**EXERCISE**
When you come to the line with "red coaster car: 21766", begin repeating; continue exactly through the final line of the records and include nothing from before.

**Collected data**
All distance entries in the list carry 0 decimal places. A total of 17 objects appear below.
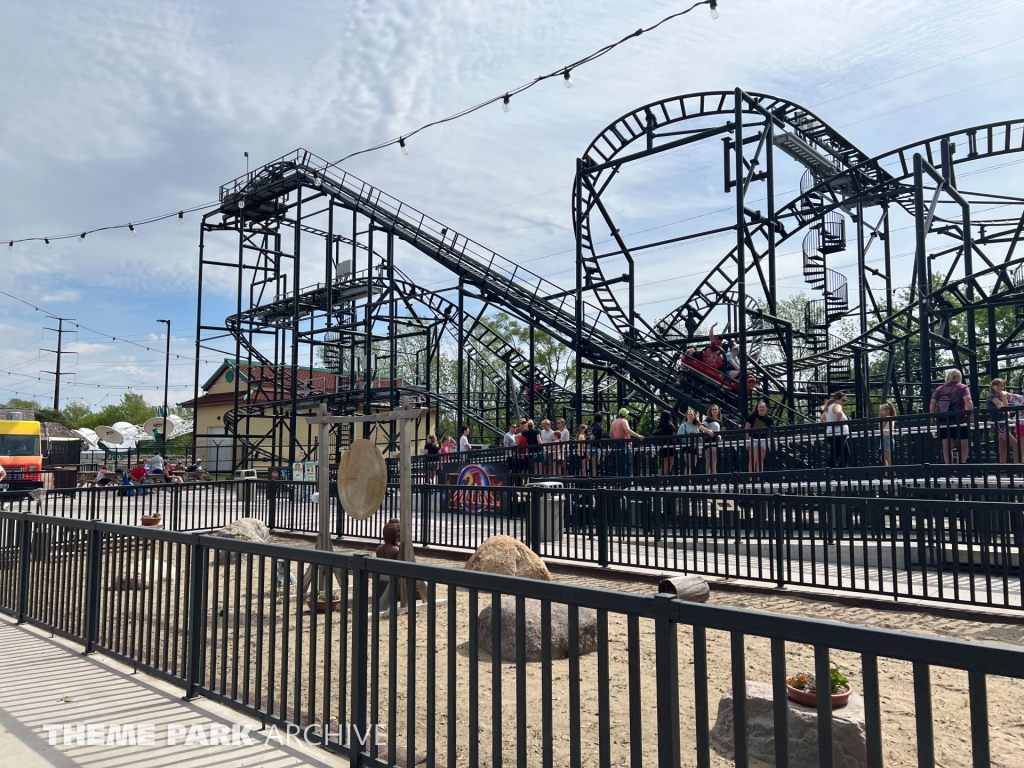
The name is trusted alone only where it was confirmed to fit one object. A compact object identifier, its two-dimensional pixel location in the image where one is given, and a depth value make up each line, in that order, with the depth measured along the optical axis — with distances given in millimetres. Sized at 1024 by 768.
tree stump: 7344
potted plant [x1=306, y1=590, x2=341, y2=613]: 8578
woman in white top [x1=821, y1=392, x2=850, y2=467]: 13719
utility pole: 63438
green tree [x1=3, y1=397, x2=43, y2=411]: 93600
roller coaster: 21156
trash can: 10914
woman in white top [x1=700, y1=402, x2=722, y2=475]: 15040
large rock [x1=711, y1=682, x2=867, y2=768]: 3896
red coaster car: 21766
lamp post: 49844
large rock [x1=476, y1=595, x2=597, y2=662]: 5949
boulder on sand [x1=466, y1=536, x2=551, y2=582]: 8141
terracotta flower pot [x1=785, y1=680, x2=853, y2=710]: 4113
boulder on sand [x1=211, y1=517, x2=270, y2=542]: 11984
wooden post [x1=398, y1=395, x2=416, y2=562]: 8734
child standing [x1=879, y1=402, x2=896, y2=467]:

**RESULT OF THIS TASK**
red coaster car: 21766
lamp post: 49844
large rock [x1=476, y1=595, x2=597, y2=662]: 5949
boulder on sand [x1=466, y1=536, x2=551, y2=582]: 8141
terracotta flower pot [x1=785, y1=680, x2=853, y2=710]: 4113
boulder on sand [x1=211, y1=517, x2=270, y2=542]: 11984
wooden post [x1=398, y1=395, x2=416, y2=562]: 8734
child standing [x1=879, y1=402, x2=896, y2=467]:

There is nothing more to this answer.